■ Instructions to follow: Only one stretch of the data is wanted: the line containing "right shoulder: (351, 436)", the line containing "right elbow: (239, 443)", and every line between them, copied exactly.

++++ Data

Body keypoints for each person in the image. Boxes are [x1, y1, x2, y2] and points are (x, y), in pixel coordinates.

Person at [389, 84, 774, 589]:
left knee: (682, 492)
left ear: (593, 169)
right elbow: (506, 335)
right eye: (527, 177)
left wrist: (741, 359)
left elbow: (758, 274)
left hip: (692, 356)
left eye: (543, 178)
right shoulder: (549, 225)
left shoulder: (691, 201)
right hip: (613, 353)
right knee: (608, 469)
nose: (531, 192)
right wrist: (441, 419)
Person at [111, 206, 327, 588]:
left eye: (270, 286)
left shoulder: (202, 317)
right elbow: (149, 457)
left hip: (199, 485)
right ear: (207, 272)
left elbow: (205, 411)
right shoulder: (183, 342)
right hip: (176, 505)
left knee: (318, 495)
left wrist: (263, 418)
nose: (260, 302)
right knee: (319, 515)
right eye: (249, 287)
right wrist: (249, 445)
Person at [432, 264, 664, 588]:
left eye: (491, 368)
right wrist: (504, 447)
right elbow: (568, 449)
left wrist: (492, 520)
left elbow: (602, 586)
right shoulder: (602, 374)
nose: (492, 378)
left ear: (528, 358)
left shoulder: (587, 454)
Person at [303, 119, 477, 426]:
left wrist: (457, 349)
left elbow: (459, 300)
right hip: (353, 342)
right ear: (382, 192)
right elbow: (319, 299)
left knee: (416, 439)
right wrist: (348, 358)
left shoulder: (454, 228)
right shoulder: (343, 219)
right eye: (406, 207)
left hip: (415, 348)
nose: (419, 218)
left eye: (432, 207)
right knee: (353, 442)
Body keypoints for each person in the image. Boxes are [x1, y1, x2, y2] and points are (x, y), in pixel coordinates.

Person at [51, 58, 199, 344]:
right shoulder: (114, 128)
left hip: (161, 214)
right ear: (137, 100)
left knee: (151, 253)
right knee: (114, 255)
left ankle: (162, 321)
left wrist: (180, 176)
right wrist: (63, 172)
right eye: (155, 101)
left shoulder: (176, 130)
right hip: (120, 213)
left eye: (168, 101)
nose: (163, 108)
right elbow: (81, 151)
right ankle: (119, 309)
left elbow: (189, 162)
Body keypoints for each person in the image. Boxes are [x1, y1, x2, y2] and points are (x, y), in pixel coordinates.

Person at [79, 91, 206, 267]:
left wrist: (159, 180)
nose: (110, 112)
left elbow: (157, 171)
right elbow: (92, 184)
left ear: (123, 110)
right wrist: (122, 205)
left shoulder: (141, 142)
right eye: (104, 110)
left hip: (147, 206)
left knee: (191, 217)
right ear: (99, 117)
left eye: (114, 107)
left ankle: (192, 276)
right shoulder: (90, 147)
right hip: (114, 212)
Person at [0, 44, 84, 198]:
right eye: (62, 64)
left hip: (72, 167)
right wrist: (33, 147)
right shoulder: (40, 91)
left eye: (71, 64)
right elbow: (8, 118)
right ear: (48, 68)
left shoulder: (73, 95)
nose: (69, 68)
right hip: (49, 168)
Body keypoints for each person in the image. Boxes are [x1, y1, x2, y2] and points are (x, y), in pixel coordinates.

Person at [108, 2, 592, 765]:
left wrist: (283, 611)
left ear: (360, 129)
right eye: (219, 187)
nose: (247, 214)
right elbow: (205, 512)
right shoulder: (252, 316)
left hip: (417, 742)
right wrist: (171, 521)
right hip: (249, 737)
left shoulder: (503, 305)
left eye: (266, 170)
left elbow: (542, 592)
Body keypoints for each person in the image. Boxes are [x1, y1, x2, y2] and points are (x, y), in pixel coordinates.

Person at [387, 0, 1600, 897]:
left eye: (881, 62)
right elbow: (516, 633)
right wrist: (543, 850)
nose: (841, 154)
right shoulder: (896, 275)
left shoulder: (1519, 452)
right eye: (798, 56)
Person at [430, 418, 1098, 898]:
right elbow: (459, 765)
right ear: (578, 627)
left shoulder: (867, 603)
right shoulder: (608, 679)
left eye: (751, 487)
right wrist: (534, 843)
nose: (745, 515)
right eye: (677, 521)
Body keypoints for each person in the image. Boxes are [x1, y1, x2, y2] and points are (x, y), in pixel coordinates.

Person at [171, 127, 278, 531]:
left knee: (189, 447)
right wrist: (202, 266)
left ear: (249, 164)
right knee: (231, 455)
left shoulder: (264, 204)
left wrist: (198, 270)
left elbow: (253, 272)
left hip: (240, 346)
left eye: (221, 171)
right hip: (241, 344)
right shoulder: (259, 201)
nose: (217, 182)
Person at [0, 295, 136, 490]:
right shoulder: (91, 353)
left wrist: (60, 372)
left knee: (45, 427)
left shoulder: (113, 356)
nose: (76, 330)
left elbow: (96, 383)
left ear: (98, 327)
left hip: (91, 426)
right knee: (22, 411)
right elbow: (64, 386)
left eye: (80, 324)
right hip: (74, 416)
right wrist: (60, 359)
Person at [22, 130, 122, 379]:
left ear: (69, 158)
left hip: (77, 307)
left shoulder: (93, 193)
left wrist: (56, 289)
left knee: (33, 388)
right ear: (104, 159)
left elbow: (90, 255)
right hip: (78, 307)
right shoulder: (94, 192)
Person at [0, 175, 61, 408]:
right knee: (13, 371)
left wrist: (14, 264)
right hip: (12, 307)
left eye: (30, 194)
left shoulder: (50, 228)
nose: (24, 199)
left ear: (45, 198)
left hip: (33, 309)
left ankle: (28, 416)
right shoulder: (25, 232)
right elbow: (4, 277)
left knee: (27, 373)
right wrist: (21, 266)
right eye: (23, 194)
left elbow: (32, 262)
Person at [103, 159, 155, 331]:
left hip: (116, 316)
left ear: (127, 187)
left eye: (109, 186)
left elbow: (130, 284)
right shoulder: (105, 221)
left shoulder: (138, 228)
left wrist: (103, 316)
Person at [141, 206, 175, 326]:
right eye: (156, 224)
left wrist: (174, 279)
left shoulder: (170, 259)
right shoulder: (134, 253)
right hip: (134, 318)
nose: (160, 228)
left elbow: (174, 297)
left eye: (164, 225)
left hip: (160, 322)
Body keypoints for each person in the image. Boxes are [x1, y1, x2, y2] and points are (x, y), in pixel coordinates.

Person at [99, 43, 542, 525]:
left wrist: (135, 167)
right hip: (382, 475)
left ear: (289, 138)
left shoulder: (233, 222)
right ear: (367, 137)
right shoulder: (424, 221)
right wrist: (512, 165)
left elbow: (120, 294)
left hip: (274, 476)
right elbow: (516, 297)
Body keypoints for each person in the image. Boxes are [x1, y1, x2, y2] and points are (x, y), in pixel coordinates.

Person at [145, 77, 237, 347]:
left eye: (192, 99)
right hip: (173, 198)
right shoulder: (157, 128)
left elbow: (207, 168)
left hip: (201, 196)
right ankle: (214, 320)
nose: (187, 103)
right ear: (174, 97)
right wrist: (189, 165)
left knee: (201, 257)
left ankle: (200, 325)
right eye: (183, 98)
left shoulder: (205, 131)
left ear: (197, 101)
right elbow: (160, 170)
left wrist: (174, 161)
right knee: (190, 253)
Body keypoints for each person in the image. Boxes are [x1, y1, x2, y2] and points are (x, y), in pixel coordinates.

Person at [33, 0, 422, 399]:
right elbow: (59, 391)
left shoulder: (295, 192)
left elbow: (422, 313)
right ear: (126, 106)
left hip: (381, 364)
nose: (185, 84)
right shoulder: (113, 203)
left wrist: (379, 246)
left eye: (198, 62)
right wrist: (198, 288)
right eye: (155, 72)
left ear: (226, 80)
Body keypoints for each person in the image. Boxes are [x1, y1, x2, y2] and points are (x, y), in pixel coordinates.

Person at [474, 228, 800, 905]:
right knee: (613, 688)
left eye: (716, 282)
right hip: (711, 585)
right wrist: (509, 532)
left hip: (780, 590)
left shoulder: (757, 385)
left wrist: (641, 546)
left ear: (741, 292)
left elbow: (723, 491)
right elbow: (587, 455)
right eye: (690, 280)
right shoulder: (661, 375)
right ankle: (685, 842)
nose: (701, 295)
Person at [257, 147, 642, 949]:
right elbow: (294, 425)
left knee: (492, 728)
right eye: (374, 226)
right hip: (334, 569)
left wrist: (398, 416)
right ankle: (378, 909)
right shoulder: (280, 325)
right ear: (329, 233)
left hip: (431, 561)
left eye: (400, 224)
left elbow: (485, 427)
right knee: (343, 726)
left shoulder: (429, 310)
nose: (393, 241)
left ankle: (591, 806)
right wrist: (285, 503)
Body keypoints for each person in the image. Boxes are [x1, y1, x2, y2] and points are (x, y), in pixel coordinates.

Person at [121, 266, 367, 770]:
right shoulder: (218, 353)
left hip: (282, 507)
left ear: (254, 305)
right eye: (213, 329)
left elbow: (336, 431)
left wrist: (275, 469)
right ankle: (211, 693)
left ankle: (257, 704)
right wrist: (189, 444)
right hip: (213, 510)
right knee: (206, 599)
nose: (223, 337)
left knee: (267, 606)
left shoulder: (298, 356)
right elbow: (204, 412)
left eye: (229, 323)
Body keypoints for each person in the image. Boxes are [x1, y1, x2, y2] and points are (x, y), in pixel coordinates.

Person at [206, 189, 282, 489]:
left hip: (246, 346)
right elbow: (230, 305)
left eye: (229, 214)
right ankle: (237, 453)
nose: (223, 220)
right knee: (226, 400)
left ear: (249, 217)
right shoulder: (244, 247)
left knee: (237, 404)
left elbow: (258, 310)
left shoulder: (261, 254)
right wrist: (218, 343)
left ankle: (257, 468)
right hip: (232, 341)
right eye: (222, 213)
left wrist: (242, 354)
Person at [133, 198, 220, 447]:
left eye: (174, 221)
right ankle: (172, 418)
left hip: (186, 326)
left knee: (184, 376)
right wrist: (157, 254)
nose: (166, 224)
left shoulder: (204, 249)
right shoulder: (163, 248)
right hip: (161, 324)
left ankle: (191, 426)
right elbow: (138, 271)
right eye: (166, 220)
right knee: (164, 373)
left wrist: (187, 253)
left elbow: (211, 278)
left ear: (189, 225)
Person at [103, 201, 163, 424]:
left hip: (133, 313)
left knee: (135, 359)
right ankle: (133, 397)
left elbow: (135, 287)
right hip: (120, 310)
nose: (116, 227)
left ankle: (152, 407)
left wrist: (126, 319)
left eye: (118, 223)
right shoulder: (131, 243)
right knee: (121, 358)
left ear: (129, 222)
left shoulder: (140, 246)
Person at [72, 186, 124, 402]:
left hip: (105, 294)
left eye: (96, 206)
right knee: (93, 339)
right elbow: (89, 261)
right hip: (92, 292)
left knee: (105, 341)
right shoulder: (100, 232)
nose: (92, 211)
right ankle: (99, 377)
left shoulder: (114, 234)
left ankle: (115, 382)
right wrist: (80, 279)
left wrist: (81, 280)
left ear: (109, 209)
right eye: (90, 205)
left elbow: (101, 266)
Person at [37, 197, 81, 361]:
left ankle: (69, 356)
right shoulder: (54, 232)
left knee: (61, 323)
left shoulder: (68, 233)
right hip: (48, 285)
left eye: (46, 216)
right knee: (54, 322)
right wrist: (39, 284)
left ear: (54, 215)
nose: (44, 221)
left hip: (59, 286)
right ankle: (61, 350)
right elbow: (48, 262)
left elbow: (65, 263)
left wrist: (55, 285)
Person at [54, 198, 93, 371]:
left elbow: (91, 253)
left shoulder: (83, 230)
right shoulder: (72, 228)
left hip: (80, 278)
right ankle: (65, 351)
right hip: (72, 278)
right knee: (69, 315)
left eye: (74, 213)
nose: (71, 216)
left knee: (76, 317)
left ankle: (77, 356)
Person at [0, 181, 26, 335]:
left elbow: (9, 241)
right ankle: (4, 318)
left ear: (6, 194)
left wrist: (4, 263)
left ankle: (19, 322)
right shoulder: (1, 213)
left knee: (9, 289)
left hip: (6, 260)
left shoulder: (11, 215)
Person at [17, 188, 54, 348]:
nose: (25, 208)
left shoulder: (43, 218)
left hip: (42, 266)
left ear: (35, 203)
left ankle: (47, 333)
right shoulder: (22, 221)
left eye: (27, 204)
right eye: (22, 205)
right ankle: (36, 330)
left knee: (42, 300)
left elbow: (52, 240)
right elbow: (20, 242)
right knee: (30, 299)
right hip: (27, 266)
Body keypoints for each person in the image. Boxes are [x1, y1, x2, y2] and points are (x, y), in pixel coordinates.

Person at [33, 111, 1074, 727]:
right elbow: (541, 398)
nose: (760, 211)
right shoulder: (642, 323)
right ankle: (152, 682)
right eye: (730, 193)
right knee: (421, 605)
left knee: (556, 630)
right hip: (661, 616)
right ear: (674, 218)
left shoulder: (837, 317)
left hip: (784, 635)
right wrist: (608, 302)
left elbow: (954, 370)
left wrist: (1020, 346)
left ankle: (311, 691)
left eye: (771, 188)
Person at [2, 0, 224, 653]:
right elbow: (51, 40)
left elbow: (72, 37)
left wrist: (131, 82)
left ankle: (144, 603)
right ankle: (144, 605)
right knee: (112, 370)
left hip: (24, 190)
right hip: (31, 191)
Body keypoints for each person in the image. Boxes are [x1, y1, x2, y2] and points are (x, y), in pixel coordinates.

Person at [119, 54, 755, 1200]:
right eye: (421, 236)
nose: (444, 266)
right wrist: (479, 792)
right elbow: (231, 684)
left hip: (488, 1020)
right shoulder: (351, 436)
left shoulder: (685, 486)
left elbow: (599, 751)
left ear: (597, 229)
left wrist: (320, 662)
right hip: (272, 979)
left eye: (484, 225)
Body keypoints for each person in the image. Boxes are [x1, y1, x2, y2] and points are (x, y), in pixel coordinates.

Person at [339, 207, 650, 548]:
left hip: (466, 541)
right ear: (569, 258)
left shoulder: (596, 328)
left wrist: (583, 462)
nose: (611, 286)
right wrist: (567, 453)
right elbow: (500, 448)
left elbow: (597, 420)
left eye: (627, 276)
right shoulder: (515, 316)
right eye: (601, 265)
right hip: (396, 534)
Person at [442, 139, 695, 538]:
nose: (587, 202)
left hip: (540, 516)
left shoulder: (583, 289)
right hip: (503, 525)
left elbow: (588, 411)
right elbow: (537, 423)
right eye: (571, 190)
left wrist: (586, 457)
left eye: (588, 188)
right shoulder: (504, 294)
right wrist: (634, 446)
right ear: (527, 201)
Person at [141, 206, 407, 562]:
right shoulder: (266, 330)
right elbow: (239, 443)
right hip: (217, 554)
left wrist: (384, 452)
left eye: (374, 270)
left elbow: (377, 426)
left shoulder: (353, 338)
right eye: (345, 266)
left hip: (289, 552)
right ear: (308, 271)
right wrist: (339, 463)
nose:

++++++++

■ Task answer:
right shoulder: (351, 436)
left shoulder: (685, 486)
left elbow: (599, 751)
left ear: (597, 229)
left wrist: (320, 662)
right hip: (272, 979)
left eye: (484, 225)
Body keypoints for each person in the image. Boxes are [x1, y1, x2, y2] and points are (x, y), in pixel coordinates.

Person at [339, 207, 650, 548]:
left hip: (466, 541)
right ear: (569, 258)
left shoulder: (596, 328)
left wrist: (583, 462)
nose: (611, 286)
right wrist: (567, 453)
right elbow: (500, 448)
left elbow: (597, 420)
left eye: (627, 276)
right shoulder: (515, 316)
right eye: (601, 265)
right hip: (396, 534)
Person at [442, 139, 695, 538]:
nose: (587, 202)
left hip: (540, 516)
left shoulder: (583, 289)
right hip: (503, 525)
left elbow: (588, 411)
right elbow: (537, 423)
right eye: (571, 190)
left wrist: (586, 457)
left eye: (588, 188)
right shoulder: (504, 294)
right wrist: (634, 446)
right ear: (527, 201)
Person at [141, 206, 407, 562]:
right shoulder: (266, 330)
right elbow: (239, 443)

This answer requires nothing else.